Financial Services: Real-Time Fraud Detection & Regulatory Compliance¶
Executive Summary¶
This use case demonstrates how a mid-tier commercial bank with $45 billion in assets under management (AUM) and 2 million retail accounts leverages Microsoft Fabric to unify real-time fraud detection, anti-money laundering (AML) monitoring, credit risk scoring, and regulatory reporting into a single analytics platform.
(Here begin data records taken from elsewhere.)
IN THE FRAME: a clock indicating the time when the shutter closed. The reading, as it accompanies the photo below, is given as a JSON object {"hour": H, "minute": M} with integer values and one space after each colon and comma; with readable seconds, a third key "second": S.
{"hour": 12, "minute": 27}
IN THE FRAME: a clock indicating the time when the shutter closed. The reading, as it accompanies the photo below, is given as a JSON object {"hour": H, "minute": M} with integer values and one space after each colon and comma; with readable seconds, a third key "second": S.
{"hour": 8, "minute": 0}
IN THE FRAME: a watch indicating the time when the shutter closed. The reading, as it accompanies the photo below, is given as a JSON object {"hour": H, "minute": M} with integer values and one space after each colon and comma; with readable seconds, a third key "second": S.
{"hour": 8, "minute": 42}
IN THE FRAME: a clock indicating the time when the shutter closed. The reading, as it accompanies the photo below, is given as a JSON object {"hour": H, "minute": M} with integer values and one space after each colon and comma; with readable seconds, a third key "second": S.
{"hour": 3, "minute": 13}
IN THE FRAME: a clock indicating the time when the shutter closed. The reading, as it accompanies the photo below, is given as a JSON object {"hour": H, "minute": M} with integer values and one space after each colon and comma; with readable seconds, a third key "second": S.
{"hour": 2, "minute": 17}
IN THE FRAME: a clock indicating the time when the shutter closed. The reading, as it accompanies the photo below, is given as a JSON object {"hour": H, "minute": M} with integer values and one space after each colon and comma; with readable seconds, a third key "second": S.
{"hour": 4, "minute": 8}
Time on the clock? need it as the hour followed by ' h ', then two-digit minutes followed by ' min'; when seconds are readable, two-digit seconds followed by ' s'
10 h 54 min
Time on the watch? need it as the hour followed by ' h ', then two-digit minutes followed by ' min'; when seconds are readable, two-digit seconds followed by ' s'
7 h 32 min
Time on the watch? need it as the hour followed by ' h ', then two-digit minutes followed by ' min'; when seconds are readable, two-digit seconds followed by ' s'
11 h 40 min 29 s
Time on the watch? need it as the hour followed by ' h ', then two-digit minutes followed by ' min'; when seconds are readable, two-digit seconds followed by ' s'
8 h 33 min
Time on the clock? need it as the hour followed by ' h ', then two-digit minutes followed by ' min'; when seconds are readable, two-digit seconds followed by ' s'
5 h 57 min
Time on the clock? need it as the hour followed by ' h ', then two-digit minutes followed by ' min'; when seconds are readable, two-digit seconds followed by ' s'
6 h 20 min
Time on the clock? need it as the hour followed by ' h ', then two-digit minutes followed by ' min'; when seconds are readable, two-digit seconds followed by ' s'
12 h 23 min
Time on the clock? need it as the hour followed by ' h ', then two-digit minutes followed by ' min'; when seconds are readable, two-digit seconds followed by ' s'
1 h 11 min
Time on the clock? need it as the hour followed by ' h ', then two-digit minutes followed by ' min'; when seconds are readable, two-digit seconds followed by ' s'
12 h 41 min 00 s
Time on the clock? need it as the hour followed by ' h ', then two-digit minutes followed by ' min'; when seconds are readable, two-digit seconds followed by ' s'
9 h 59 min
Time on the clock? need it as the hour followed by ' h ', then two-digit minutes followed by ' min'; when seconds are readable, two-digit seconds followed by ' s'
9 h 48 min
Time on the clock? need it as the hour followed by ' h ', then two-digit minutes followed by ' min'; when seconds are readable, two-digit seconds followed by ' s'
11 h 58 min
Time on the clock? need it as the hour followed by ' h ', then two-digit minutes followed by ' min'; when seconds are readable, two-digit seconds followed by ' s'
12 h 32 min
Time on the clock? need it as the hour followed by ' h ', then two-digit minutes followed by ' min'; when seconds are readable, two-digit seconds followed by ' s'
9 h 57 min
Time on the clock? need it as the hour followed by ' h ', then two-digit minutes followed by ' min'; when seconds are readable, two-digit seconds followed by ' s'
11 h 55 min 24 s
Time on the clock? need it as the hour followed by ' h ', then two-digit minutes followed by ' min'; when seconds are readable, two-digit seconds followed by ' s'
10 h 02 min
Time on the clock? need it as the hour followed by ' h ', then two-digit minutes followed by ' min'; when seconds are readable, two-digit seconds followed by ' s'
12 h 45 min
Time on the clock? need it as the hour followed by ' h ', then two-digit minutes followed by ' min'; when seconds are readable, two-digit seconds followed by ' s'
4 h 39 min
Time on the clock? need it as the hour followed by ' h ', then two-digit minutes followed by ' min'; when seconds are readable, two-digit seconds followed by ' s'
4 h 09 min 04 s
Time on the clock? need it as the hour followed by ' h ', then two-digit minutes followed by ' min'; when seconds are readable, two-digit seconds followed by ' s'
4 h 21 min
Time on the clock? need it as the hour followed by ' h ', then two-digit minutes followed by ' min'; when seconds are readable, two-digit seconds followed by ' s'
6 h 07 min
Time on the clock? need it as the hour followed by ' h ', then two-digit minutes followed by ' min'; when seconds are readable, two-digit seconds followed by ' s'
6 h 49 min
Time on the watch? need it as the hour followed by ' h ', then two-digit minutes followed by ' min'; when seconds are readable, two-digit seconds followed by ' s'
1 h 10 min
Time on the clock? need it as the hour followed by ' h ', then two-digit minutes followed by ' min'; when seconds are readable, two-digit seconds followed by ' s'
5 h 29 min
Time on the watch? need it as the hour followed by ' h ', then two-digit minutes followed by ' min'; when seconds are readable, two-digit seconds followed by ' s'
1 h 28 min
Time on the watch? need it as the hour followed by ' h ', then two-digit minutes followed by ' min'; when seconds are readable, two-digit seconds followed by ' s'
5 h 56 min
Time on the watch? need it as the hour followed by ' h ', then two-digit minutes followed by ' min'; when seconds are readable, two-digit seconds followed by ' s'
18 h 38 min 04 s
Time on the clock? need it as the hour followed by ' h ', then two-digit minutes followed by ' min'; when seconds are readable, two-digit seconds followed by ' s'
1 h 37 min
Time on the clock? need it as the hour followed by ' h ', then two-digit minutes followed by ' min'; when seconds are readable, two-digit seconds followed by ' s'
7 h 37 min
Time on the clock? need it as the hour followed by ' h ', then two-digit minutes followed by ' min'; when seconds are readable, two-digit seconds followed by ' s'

The architecture replaces a fragmented legacy stack of batch-oriented SAS models, siloed data warehouses, and manual reconciliation processes with a modern lakehouse that delivers sub-second fraud decisioning and continuous compliance.
Key Outcomes¶
| Metric | Before Fabric | After Fabric | Improvement |
|---|---|---|---|
| Card fraud detection latency | 45 seconds | < 2 seconds | 95% faster |
| False-positive rate | 12% | 3.8% | 68% reduction |
| Annual fraud losses | $18.2M | $8.1M | $10.1M savings |
| AML alert triage time | 4.2 hours | 38 minutes | 85% faster |
| Regulatory report prep | 3 weeks | 2 days | 90% faster |
| Data platform cost | $1.2M/year | $300K/year | 75% reduction |
Industry Context¶
The Financial Services Challenge¶
Financial institutions face a converging set of pressures:
- Fraud escalation - Card-not-present (CNP) fraud grew 30% YoY to $9.49B in US losses (Nilson Report 2025). Real-time authorization decisioning is table stakes.
- Regulatory burden - Banks must comply with BSA/AML (31 CFR 1020), SOX Section 404, PCI DSS v4.0, Basel III capital adequacy, and GLBA privacy requirements simultaneously.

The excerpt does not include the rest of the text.